- [WHAT IS EXPECTED]
Reproduce each line from the first in the data through the line that contains "constituency (local area), and" exactly; give nothing else.

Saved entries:
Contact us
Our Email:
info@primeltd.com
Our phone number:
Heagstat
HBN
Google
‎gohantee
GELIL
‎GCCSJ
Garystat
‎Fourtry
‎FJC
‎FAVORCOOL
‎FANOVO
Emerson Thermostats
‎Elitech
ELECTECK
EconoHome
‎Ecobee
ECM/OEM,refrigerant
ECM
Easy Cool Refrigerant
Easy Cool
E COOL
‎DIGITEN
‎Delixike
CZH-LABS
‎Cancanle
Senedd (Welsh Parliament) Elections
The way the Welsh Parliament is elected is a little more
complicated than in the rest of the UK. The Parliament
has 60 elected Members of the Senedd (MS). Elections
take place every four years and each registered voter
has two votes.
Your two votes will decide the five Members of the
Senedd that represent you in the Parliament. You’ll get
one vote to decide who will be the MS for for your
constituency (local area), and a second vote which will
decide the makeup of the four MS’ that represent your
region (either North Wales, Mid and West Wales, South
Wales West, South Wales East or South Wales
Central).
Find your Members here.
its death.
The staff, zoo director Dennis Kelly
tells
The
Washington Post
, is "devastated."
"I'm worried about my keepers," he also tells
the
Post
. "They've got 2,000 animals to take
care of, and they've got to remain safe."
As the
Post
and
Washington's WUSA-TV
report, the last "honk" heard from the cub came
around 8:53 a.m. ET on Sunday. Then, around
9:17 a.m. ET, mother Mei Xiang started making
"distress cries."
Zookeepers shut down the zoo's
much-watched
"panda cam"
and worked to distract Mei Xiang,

- [YOUR RESPONSE]
Contact us
Our Email:
info@primeltd.com
Our phone number:
Heagstat
HBN
Google
‎gohantee
GELIL
‎GCCSJ
Garystat
‎Fourtry
‎FJC
‎FAVORCOOL
‎FANOVO
Emerson Thermostats
‎Elitech
ELECTECK
EconoHome
‎Ecobee
ECM/OEM,refrigerant
ECM
Easy Cool Refrigerant
Easy Cool
E COOL
‎DIGITEN
‎Delixike
CZH-LABS
‎Cancanle
Senedd (Welsh Parliament) Elections
The way the Welsh Parliament is elected is a little more
complicated than in the rest of the UK. The Parliament
has 60 elected Members of the Senedd (MS). Elections
take place every four years and each registered voter
has two votes.
Your two votes will decide the five Members of the
Senedd that represent you in the Parliament. You’ll get
one vote to decide who will be the MS for for your
constituency (local area), and a second vote which will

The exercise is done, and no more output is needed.